━━ Provided material

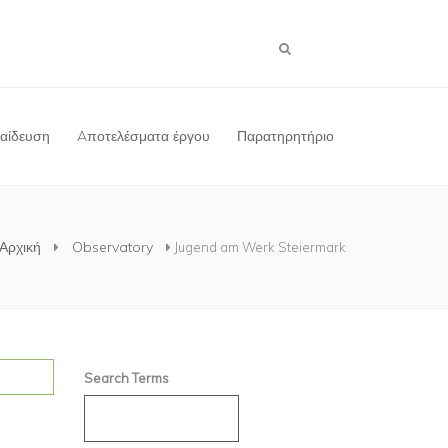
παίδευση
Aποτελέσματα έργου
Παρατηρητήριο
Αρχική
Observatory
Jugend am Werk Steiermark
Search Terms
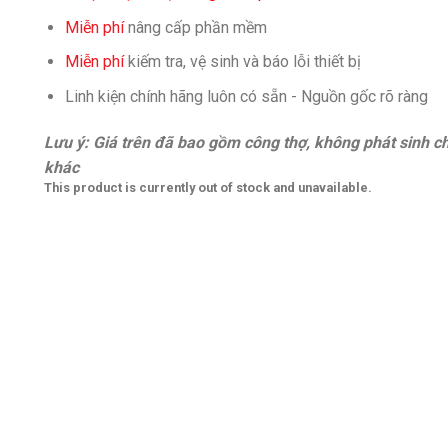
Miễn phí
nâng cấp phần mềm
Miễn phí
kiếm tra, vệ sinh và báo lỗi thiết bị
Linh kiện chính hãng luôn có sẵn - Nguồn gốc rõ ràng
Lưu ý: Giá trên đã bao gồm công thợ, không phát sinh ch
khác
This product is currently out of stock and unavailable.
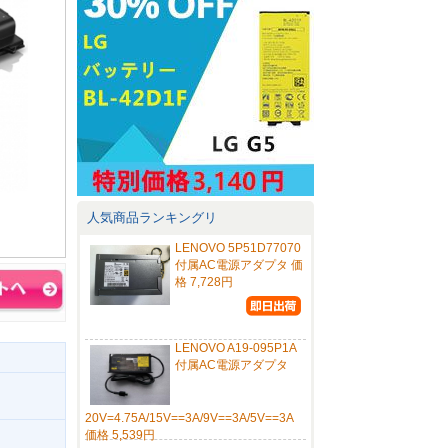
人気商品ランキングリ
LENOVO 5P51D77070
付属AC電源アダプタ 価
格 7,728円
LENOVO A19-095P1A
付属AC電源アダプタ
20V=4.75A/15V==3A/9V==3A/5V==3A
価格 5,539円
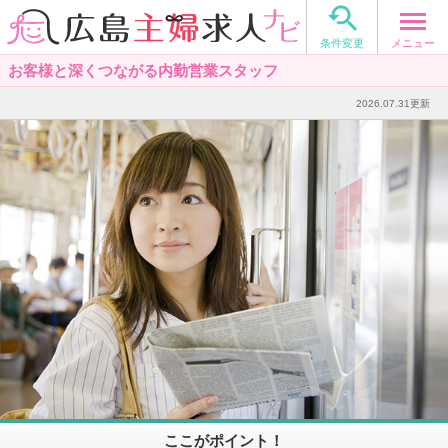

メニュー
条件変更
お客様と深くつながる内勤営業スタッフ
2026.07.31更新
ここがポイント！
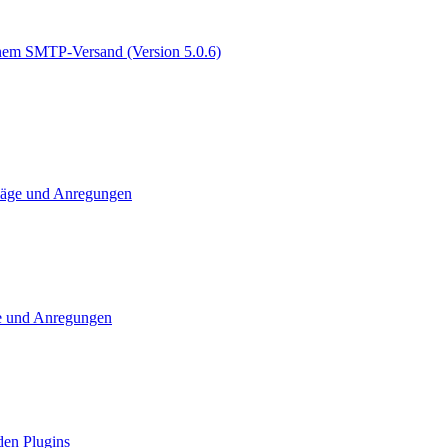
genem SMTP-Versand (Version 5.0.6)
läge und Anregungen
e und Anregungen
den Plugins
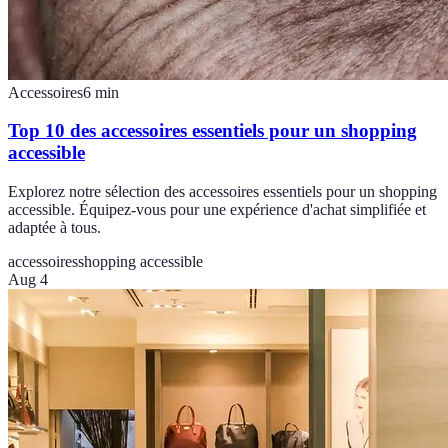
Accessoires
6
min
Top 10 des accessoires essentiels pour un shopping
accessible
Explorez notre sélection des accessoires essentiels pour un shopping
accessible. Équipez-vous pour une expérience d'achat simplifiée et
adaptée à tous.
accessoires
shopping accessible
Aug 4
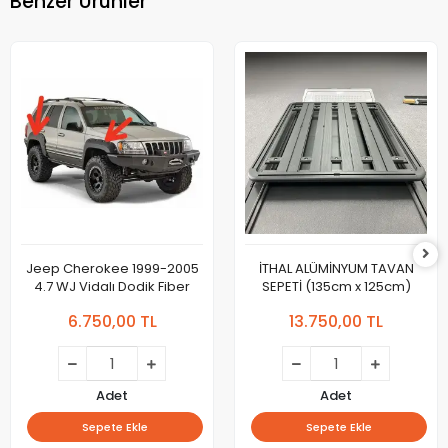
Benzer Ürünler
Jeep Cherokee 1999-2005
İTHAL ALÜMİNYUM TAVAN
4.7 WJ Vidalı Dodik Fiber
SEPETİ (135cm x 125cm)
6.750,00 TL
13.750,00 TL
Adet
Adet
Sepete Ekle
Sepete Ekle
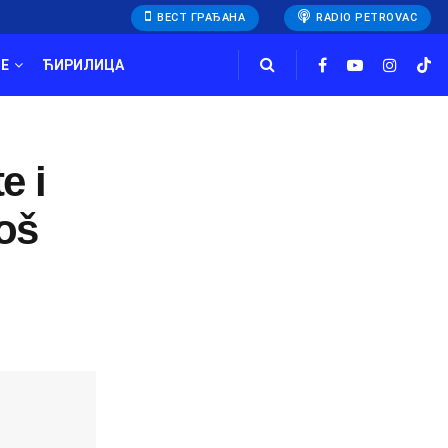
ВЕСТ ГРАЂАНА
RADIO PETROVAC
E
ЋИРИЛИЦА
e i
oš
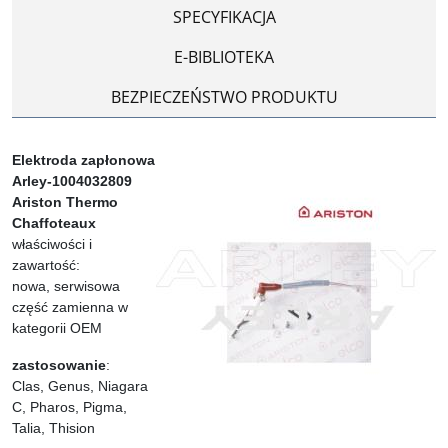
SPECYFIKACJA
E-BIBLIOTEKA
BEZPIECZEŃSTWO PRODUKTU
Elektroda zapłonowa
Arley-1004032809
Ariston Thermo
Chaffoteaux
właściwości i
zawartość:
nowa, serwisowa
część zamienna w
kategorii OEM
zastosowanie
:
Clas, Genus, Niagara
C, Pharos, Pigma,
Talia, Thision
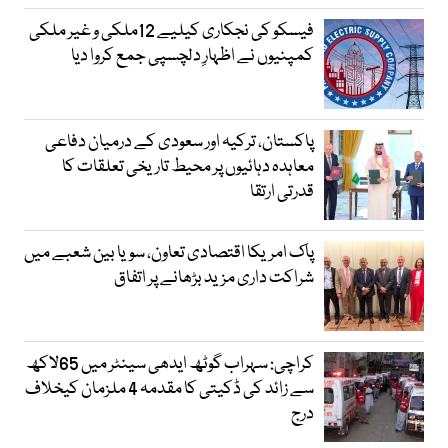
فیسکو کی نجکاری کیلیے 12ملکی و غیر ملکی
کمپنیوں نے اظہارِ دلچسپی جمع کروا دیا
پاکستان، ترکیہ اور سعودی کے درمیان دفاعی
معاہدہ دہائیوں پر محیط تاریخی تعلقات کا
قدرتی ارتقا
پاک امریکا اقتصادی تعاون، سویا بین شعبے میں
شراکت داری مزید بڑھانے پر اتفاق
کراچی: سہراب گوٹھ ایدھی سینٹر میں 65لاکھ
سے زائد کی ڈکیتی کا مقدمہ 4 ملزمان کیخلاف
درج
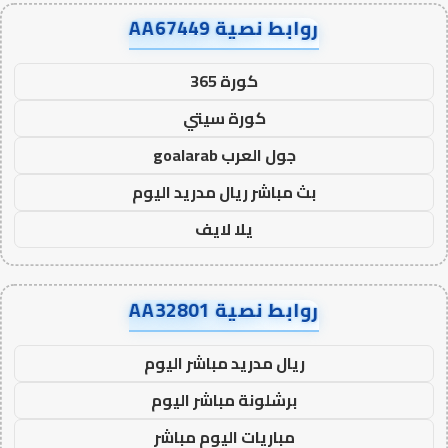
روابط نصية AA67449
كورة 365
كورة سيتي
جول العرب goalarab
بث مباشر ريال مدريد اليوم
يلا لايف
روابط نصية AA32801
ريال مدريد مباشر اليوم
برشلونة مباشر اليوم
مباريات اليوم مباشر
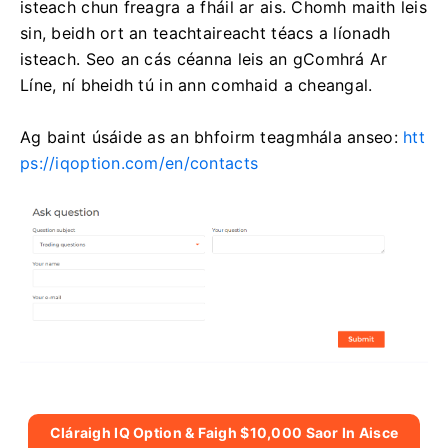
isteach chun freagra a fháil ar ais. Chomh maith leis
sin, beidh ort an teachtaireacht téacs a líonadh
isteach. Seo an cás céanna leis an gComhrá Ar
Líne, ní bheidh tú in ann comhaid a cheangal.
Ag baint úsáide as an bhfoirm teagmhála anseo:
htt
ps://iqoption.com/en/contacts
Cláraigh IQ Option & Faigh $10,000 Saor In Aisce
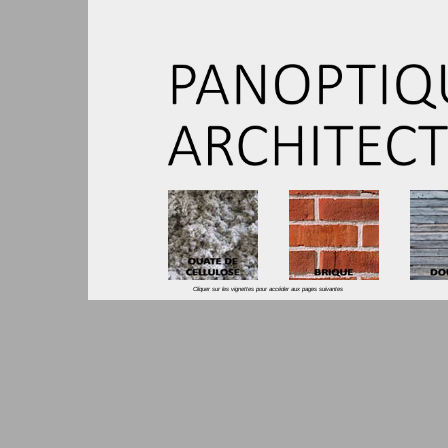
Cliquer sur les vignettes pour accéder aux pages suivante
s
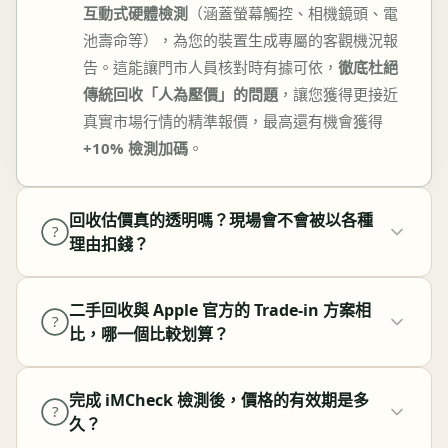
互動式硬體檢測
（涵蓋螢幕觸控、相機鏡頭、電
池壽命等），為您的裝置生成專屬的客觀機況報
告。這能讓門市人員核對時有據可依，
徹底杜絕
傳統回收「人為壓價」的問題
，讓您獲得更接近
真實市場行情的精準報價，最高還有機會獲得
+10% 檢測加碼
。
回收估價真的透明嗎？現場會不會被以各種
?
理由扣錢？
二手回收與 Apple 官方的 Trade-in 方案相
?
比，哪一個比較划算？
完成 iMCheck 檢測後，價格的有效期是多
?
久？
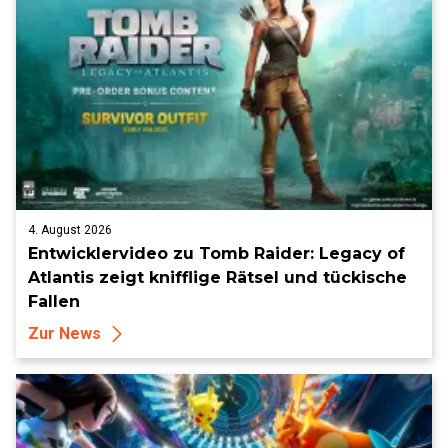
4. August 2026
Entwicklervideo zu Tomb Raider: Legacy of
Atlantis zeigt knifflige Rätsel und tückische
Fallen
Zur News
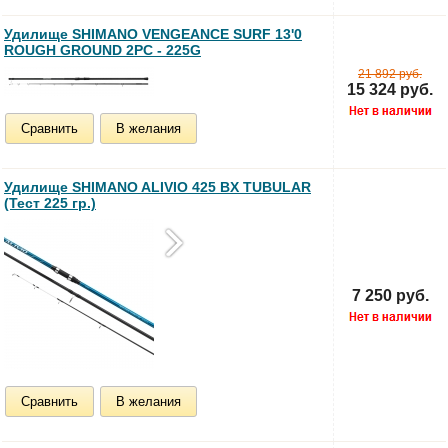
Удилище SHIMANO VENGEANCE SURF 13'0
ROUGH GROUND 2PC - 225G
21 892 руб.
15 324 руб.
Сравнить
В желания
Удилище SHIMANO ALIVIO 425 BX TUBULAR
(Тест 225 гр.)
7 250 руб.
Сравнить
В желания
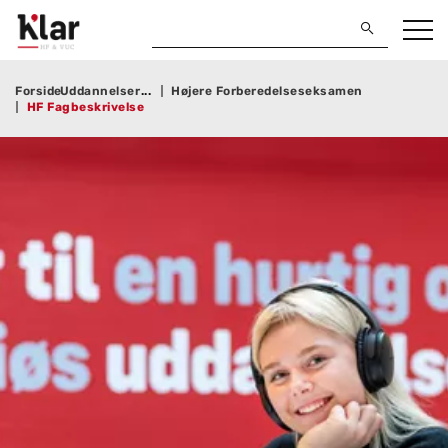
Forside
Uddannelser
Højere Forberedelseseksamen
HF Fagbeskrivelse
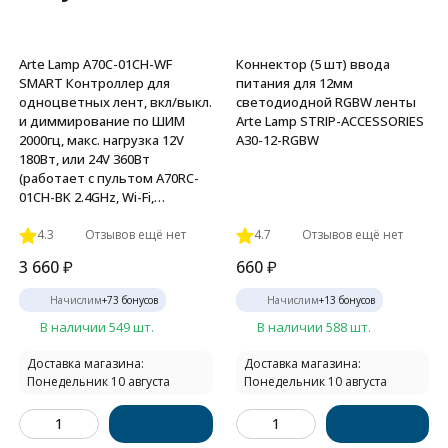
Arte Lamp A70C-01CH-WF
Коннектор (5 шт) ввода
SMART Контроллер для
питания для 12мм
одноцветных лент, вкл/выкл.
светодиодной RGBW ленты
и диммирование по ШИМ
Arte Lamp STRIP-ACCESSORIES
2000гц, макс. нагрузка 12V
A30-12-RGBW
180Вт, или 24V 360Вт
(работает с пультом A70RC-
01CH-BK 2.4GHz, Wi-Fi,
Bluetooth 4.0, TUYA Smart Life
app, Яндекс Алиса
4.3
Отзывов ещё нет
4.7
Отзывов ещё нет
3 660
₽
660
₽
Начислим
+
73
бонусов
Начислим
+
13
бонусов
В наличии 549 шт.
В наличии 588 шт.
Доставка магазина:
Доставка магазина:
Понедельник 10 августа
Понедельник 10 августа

━━━━

# [Exercise goal]
Your copy should match the entries above exactly and contain no pictures.

# [Response area]
παίδευση
Aποτελέσματα έργου
Παρατηρητήριο
Αρχική
Observatory
Jugend am Werk Steiermark
Search Terms
Miễn phí
nâng cấp phần mềm
Miễn phí
kiếm tra, vệ sinh và báo lỗi thiết bị
Linh kiện chính hãng luôn có sẵn - Nguồn gốc rõ ràng
Lưu ý: Giá trên đã bao gồm công thợ, không phát sinh ch
khác
This product is currently out of stock and unavailable.
人気商品ランキングリ
LENOVO 5P51D77070
付属AC電源アダプタ 価
格 7,728円
LENOVO A19-095P1A
付属AC電源アダプタ
20V=4.75A/15V==3A/9V==3A/5V==3A
価格 5,539円

メニュー
条件変更
お客様と深くつながる内勤営業スタッフ
2026.07.31更新
ここがポイント！
genem SMTP-Versand (Version 5.0.6)
läge und Anregungen
e und Anregungen
den Plugins
Accessoires
6
min
Top 10 des accessoires essentiels pour un shopping
accessible
Explorez notre sélection des accessoires essentiels pour un shopping
accessible. Équipez-vous pour une expérience d'achat simplifiée et
adaptée à tous.
accessoires
shopping accessible
Aug 4
Benzer Ürünler
Jeep Cherokee 1999-2005
İTHAL ALÜMİNYUM TAVAN
4.7 WJ Vidalı Dodik Fiber
SEPETİ (135cm x 125cm)
6.750,00 TL
13.750,00 TL
Adet
Adet
Sepete Ekle
Sepete Ekle
ВЕСТ ГРАЂАНА
RADIO PETROVAC
E
ЋИРИЛИЦА
e i
oš
SPECYFIKACJA
E-BIBLIOTEKA
BEZPIECZEŃSTWO PRODUKTU
Elektroda zapłonowa
Arley-1004032809
Ariston Thermo
Chaffoteaux
właściwości i
zawartość:
nowa, serwisowa
część zamienna w
kategorii OEM
zastosowanie
:
Clas, Genus, Niagara
C, Pharos, Pigma,
Talia, Thision
فیسکو کی نجکاری کیلیے 12ملکی و غیر ملکی
کمپنیوں نے اظہارِ دلچسپی جمع کروا دیا
پاکستان، ترکیہ اور سعودی کے درمیان دفاعی
معاہدہ دہائیوں پر محیط تاریخی تعلقات کا
قدرتی ارتقا
پاک امریکا اقتصادی تعاون، سویا بین شعبے میں
شراکت داری مزید بڑھانے پر اتفاق
کراچی: سہراب گوٹھ ایدھی سینٹر میں 65لاکھ
سے زائد کی ڈکیتی کا مقدمہ 4 ملزمان کیخلاف
درج
روابط نصية AA67449
كورة 365
كورة سيتي
جول العرب goalarab
بث مباشر ريال مدريد اليوم
يلا لايف
روابط نصية AA32801
ريال مدريد مباشر اليوم
برشلونة مباشر اليوم
مباريات اليوم مباشر
isteach chun freagra a fháil ar ais. Chomh maith leis
sin, beidh ort an teachtaireacht téacs a líonadh
isteach. Seo an cás céanna leis an gComhrá Ar
Líne, ní bheidh tú in ann comhaid a cheangal.
Ag baint úsáide as an bhfoirm teagmhála anseo:
htt
ps://iqoption.com/en/contacts
Cláraigh IQ Option & Faigh $10,000 Saor In Aisce
Cliquer sur les vignettes pour accéder aux pages suivante
s
互動式硬體檢測
（涵蓋螢幕觸控、相機鏡頭、電
池壽命等），為您的裝置生成專屬的客觀機況報
告。這能讓門市人員核對時有據可依，
徹底杜絕
傳統回收「人為壓價」的問題
，讓您獲得更接近
真實市場行情的精準報價，最高還有機會獲得
+10% 檢測加碼
。
回收估價真的透明嗎？現場會不會被以各種
?
理由扣錢？
二手回收與 Apple 官方的 Trade-in 方案相
?
比，哪一個比較划算？
完成 iMCheck 檢測後，價格的有效期是多
?
久？
4. August 2026
Entwicklervideo zu Tomb Raider: Legacy of
Atlantis zeigt knifflige Rätsel und tückische
Fallen
Zur News
Удилище SHIMANO VENGEANCE SURF 13'0
ROUGH GROUND 2PC - 225G
21 892 руб.
15 324 руб.
Сравнить
В желания
Удилище SHIMANO ALIVIO 425 BX TUBULAR
(Тест 225 гр.)
7 250 руб.
Сравнить
В желания
Forside
Uddannelser
Højere Forberedelseseksamen
HF Fagbeskrivelse
Arte Lamp A70C-01CH-WF
Коннектор (5 шт) ввода
SMART Контроллер для
питания для 12мм
одноцветных лент, вкл/выкл.
светодиодной RGBW ленты
и диммирование по ШИМ
Arte Lamp STRIP-ACCESSORIES
2000гц, макс. нагрузка 12V
A30-12-RGBW
180Вт, или 24V 360Вт
(работает с пультом A70RC-
01CH-BK 2.4GHz, Wi-Fi,
Bluetooth 4.0, TUYA Smart Life
app, Яндекс Алиса
4.3
Отзывов ещё нет
4.7
Отзывов ещё нет
3 660
₽
660
₽
Начислим
+
73
бонусов
Начислим
+
13
бонусов
В наличии 549 шт.
В наличии 588 шт.
Доставка магазина:
Доставка магазина:
Понедельник 10 августа
Понедельник 10 августа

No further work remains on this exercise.